*Requirement*
Pull out the lines of the material below, starting at the line that contains "COACHING STAFF" and ending at the final line of the material, and reproduce them without any change.

*Input material*
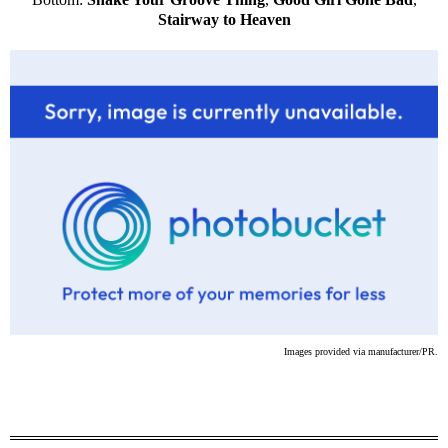
Stairway to Heaven
Images provided via manufacturer/PR.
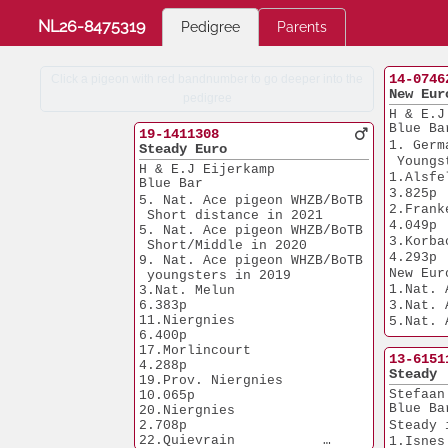
NL26-8475319
Pedigree
Parents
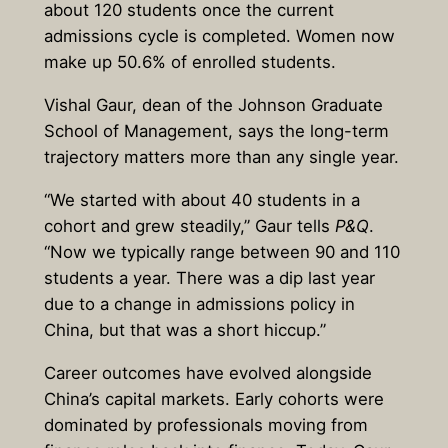
about 120 students once the current
admissions cycle is completed. Women now
make up 50.6% of enrolled students.
Vishal Gaur, dean of the Johnson Graduate
School of Management, says the long-term
trajectory matters more than any single year.
“We started with about 40 students in a
cohort and grew steadily,” Gaur tells
P&Q
.
“Now we typically range between 90 and 110
students a year. There was a dip last year
due to a change in admissions policy in
China, but that was a short hiccup.”
Career outcomes have evolved alongside
China’s capital markets. Early cohorts were
dominated by professionals moving from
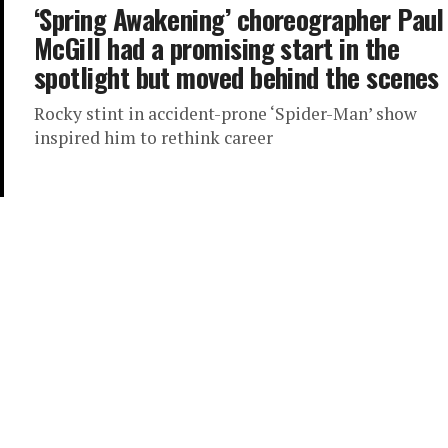
‘Spring Awakening’ choreographer Paul
McGill had a promising start in the
spotlight but moved behind the scenes
Rocky stint in accident-prone ‘Spider-Man’ show
inspired him to rethink career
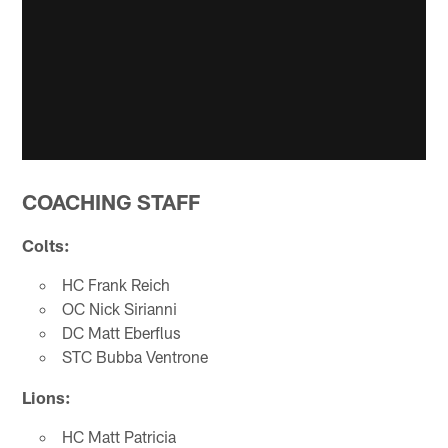
COACHING STAFF
Colts:
HC Frank Reich
OC Nick Sirianni
DC Matt Eberflus
STC Bubba Ventrone
Lions:
HC Matt Patricia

*Result for this task*
COACHING STAFF
Colts:
HC Frank Reich
OC Nick Sirianni
DC Matt Eberflus
STC Bubba Ventrone
Lions:
HC Matt Patricia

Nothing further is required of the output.